Still, I've done a lot of writing with the Freewrite sitting comfortably on my lap. It fits nicely on a desk, and it delivers a pleasant writing experience if you can deal with the delay. The E-Ink display looks tiny at first glance, but I don't notice the size after a minute of writing. The screen is easy on the eyes, both with or without the backlight. Even better, it's easy to see in direct sunlight, which is where most laptops fail.
The Cloudy Cloud
The Freewrite can connect to your wireless network for cloud storage. Also, the Freewrite has three folders where you can store your files locally. The Freewrite boasts the ability to store over a million pages of writing, but please, don't write books that long! Fantasy writers, I'm looking at you!
If you don't want to store your writing in the cloud, you can connect the Freewrite to your computer with a USB cable to access your files.

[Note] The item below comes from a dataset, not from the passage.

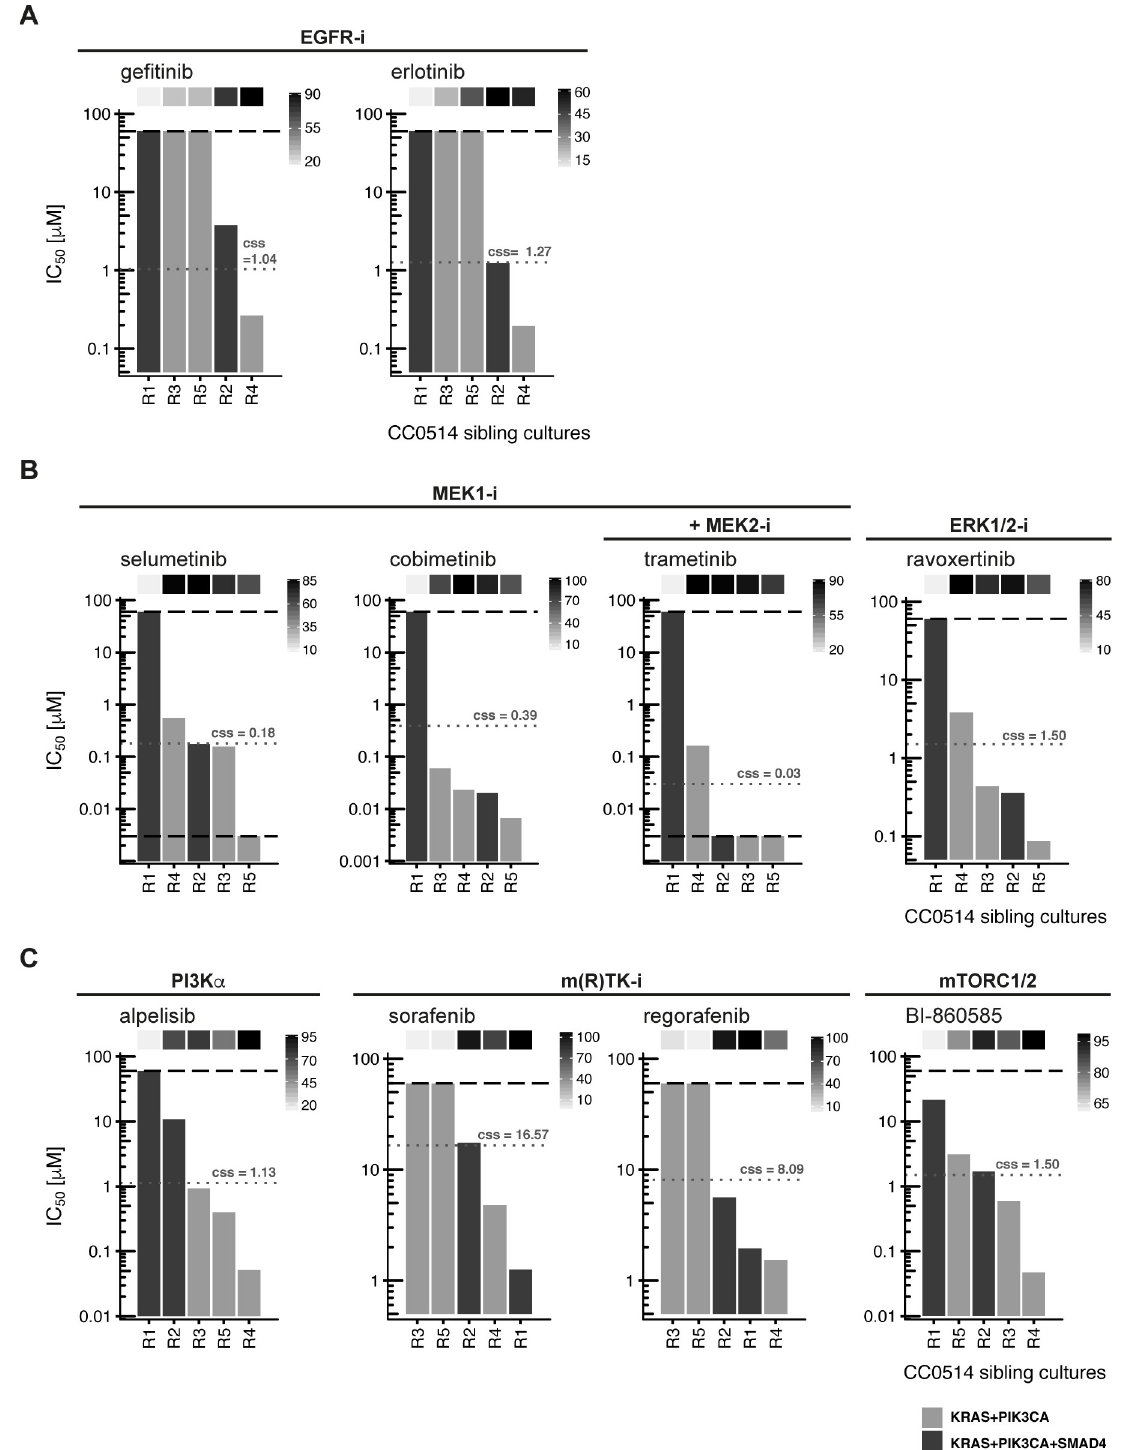
Fig 5. Organoid sibling cultures display heterogeneous drug responses. IC 50 values for sibling cultures derived from patient tumor CC0514 treated with a panel of small molecules targeting EGFR, MEK/ERK, PI3K α , mTORC1/2 and multiple kinases are shown. The lower and upper assay cutoffs were 0.003 μ M and 60 μ M. Drug efficacy (E max ) was included as additional parameter of response, indicated with light grey to black boxes above the waterfall plot according to percent efficacy. Critical mutations in each culture are depicted in light and dark grey bars according to the legend at the bottom of the figure. Achievable steady state in vivo plasma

Freewrite uses a cloud service called Postbox. I've had mixed results with it. For instance, whenever I try to log in with Safari, it often will not load the page. I've tried it on Firefox and have received messages about lost connections. You can sync your files with Google Drive and Dropbox, but from what I can tell, you still have to sync to Postbox first. It gives me a headache just thinking about it.
The Final word
My overall impression of the Freewrite is a resounding, "Meh." It has a few things that I love about it, mostly the construction and the keyboard, but it lacks in so many areas. It doesn't have arrow keys to allow you to move through your document or a spell checker. I get that it's a distraction-free tool meant for pounding out your first draft. The Freewrite accomplishes that, but for the hefty price of $549, it contains almost none of the quality of life features that the Neo 2 had over 5-10 years ago. And the fact that you can get a Neo2 for $40-$50 for almost the same distraction-free writing experience minus the mechanical keyboard makes the Freewrite hard to recommend.
As I write this, my Freewrite Traveller still has not shipped. The current forecast is Fall of 2020, but I have a gut feeling that I'm going to be waiting a long time. In the meantime, when I need a distraction-free writing session, I'm more likely to reach for my NEO2 than my fancy-schmancy Freewrite!